Founders: Your #1 Job Is To Find Your AIs Tailwind
If you’re a B2B founder, here’s the exercise:
- Step 1: Map what AI is doing to the ecosystem around your product. Not to your product itself. To the inputs and outputs. Who creates demand for your product, and is AI making it easier for more of them to exist?
- Step 2: Look at your top-of-funnel metrics. Are you seeing any unexpected growth in signups, trials, or inbound interest from a new type of customer? That might be the tailwind already showing up.
- Step 3: If you identify any tailwind, aggressively invest in capturing it. That means reducing friction in onboarding for the new customer type, partnering with the platforms that are driving the wave, and expanding your product to serve the broader needs of a growing market.
- Step 4: Don’t confuse the tailwind with your own brilliance. RevenueCat would be the first to tell you they didn’t cause vibe coding. They were ready for it. Stay humble and stay hungry, because tailwinds can shift.
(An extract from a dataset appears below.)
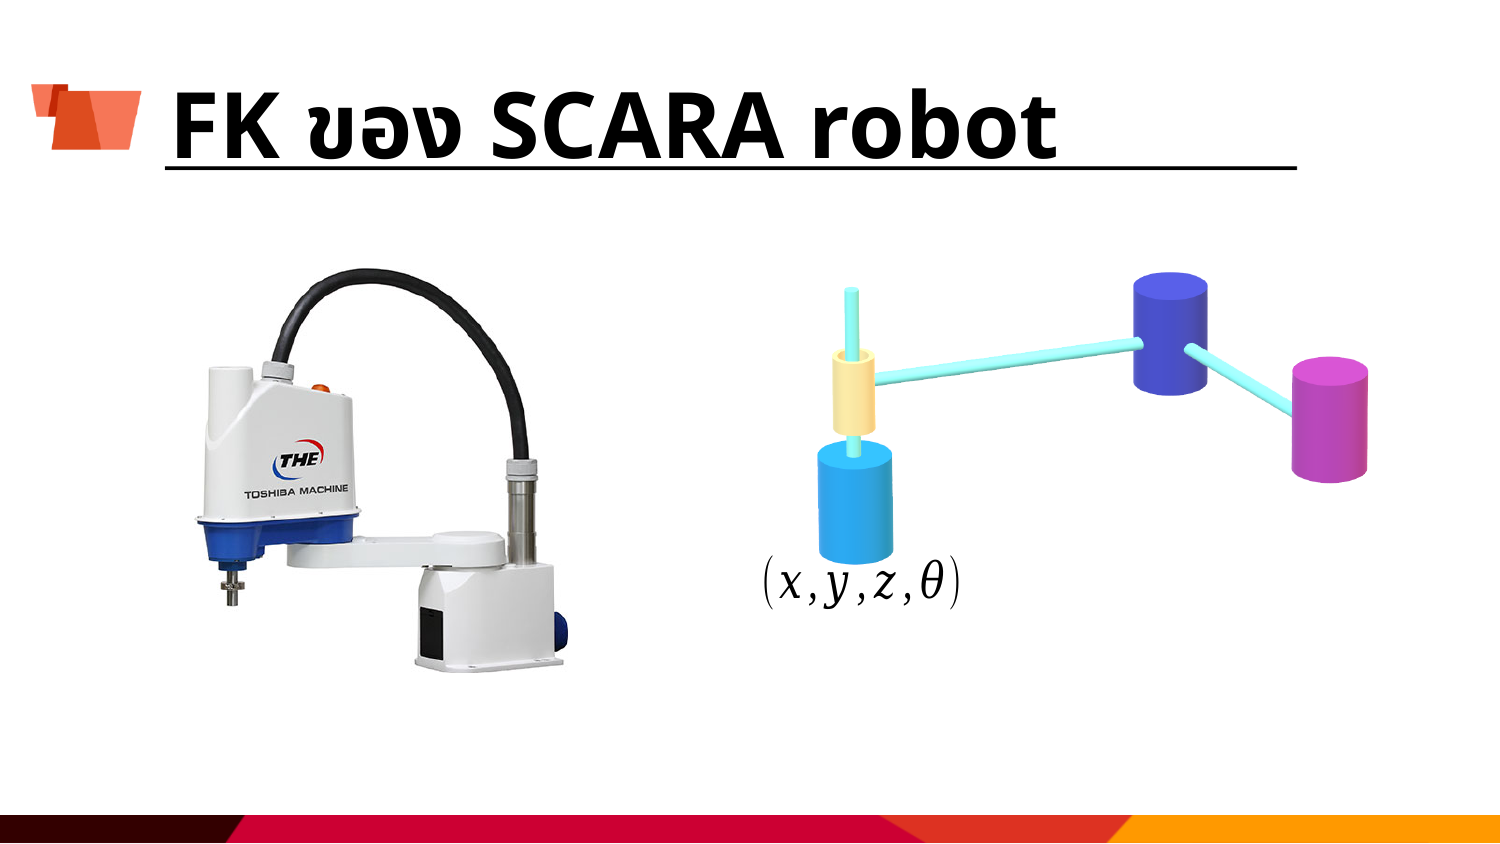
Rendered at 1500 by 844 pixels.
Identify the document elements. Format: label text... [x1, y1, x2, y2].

RevenueCat went from 25 to 200 developers per day in 12 months because they were the best subscription billing platform when the number of apps being built went exponential. That’s not luck. It’s preparation meeting opportunity.
The AI tailwind is blowing. Is it blowing in your direction? If not, go find those AI tailwinds ASAP. They are in almost every single category of software.
If you haven’t caught them yet — it’s 2026. That’s on you.